Auch in der fünften Verhandlungsrunde für die rund 190.000 Beschäftigten im baden-württembergischen Groß- und Außenhandel konnte trotz des zuvor erzielten ersten Abschlusses im bayerischen Groß- und Außenhandel keine Tarifeinigung erzielt werden. Der bayerische Abschluss sieht Entgeltsteigerungen von 2,9 Prozent ab dem 1. August 2026 sowie weitere 2,1 Prozent ab dem 1. Mai 2027 bei einer Laufzeit von 24 Monaten vor.

Die Verhandlungen, die sich über den ganzen Tag hinzogen, scheiterten an konkreten Umsetzungsfragen des bayerischen Ergebnisses auf die tariflichen Besonderheiten in Baden-Württemberg.

Ein Termin für die sechste Verhandlungsrunde wird noch vereinbart.
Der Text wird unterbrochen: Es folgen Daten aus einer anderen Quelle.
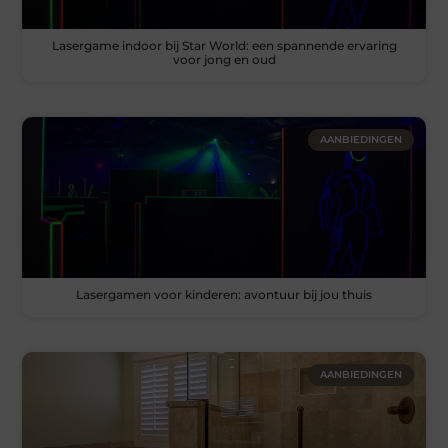
Lasergame indoor bij Star World: een spannende ervaring
voor jong en oud
AANBIEDINGEN
Lasergamen voor kinderen: avontuur bij jou thuis
AANBIEDINGEN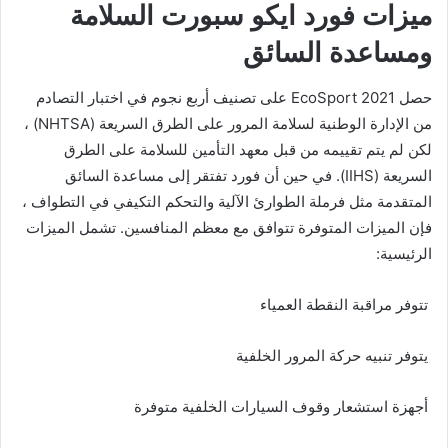
ميزات فورد ايكو سبورت
السلامة
ومساعدة السائق
حصل EcoSport 2021 على تصنيف أربع نجوم في اختبار التصادم
من الإدارة الوطنية لسلامة المرور على الطرق السريعة (NHTSA) ،
لكن لم يتم تقييمه من قبل معهد التأمين للسلامة على الطرق
السريعة (IIHS). في حين أن فورد تفتقر إلى مساعدة السائق
المتقدمة مثل فرملة الطوارئ الآلية والتحكم التكيفي في التطواف ،
فإن الميزات المتوفرة تتوافق مع معظم المنافسين. تشمل الميزات
الرئيسية:
تتوفر مراقبة النقطة العمياء
يتوفر تنبيه حركة المرور الخلفية
أجهزة استشعار وقوف السيارات الخلفية متوفرة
Wolfgang Krüger, ver.di-Verhandlungsführer in Baden-Württemberg:

„Wir waren sehr nahe an einer Einigung. Die noch ungelösten Fragen der Anpassung an die tariflichen baden-württembergischen Tarifbestimmungen, gilt es möglichst bald in einem Folgetermin zu lösen. Jede weitere zeitliche Verzögerung wird auf immer größeres Unverständnis bei den Beschäftigten in den Betrieben stoßen.“

ver.di fordert für die Beschäftigten im baden-württembergischen Groß- und Außenhandel:
– 7 Prozent mehr Lohn und Gehalt, mindestens jedoch 250 Euro monatlich,
– ein rentenfestes Mindesteinkommen von 14,90 Euro pro Stunde,
– 50 Euro mehr für Auszubildende,
– Laufzeit: 12 Monate.

Die zuständigen ver.di-Gremien werden nun über das weitere Vorgehen und über weitere Aktionen in den Betrieben beraten.